● **Your tasks**
A) Summarize the metered billing software article in two sentences.
B) Write the next part of the metered billing software article, starting under its final heading.

Metered billing software

7 Best Metered Billing Software for SaaS Companies in 2026

Ryan Echternacht
Ryan Echternacht
·
06/28/2026

Metered billing software tracks customer usage, applies pricing rules, and converts that usage into charges inside a billing system.

Instead of a flat subscription, companies bill for measurable consumption such as API calls, storage, compute, AI tokens, or text messages.

For example, a SaaS product may include 100,000 API calls in a plan and charge per request once the limit is exceeded during the billing cycle.

This approach supports modern usage-based pricing without embedding billing logic into application code.

It matters most for SaaS, AI, and infrastructure products where revenue depends on accurate usage data, not just access.

In this blog, we break down how metered billing works and which platforms handle it best in 2026.

TL;DR

These are the best metered billing software tools in 2026:

  1. Schematic + Stripe

  2. Metronome

  3. Orb

  4. Lago

  5. Stripe

  6. Maxio

What Is Metered Billing?

● **Given entries**
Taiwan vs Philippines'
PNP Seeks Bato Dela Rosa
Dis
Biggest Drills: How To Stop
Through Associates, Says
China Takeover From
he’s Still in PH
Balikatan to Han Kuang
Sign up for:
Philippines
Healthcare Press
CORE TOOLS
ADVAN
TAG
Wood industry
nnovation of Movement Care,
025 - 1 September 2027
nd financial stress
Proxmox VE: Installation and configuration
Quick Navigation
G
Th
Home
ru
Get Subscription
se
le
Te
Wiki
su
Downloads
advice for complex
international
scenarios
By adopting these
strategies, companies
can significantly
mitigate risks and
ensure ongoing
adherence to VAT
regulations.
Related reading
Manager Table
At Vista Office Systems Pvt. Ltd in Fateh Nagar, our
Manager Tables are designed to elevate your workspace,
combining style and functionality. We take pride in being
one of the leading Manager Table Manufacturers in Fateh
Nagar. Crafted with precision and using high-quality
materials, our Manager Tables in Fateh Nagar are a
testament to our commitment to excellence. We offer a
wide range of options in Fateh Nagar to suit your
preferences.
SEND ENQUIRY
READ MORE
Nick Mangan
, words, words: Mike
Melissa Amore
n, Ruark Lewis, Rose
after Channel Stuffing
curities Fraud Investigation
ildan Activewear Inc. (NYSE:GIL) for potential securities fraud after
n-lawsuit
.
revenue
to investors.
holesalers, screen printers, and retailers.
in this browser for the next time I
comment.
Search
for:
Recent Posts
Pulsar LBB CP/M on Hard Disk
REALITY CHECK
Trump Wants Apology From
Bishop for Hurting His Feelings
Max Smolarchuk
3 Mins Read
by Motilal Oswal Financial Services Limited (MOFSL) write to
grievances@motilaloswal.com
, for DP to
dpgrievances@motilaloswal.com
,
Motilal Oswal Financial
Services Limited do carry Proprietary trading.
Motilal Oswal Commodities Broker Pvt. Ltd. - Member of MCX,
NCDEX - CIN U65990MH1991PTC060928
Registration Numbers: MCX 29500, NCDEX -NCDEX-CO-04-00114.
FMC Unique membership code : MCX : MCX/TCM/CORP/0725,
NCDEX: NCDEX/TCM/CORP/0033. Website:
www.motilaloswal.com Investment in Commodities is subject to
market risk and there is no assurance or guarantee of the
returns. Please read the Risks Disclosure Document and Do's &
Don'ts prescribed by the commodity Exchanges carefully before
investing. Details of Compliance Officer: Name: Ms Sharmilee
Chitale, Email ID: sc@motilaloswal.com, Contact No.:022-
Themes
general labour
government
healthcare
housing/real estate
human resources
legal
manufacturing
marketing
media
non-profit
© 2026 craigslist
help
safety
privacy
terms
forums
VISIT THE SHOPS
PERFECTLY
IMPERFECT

● **Expected outputs**
A) Metered billing software tracks customer usage, applies pricing rules, and converts that usage into charges, so companies can bill for measurable consumption such as API calls, storage, compute, AI tokens, or text messages instead of a flat subscription. This supports usage-based pricing without embedding billing logic in application code, and it matters most for SaaS, AI, and infrastructure products whose revenue depends on accurate usage data.

B)
Metered billing is the infrastructure that measures product consumption and converts it into charges during a billing period. It extends subscription billing with tracked usage instead of charging only for access.

A plan may include defined usage metrics such as API requests, storage, compute, or active user counts.

The billing system records usage events, applies pricing rules, and generates charges tied to a contract. Many SaaS businesses use it to support a usage-based pricing model or overages inside existing plans.

Metered billing becomes more important when tiered pricing, volume pricing, or custom terms introduce complex billing scenarios. At that point, manual work increases and revenue leakage risk rises.

The Four Layers of Metered Billing

Every billing platform handles four core layers:

  1. Metering - Capturing raw usage events from REST APIs or application logs

  2. Aggregation - Calculating totals based on usage patterns over a billing period

  3. Rating - Applying complex pricing logic to those totals

  4. Invoicing - Generating charges, reporting, and revenue recognition

Most traditional systems focus on rating and invoicing after usage is reported.

Other platforms expose metering and rating logic in real time. The product can evaluate limits, credits, or overages before the billing cycle closes.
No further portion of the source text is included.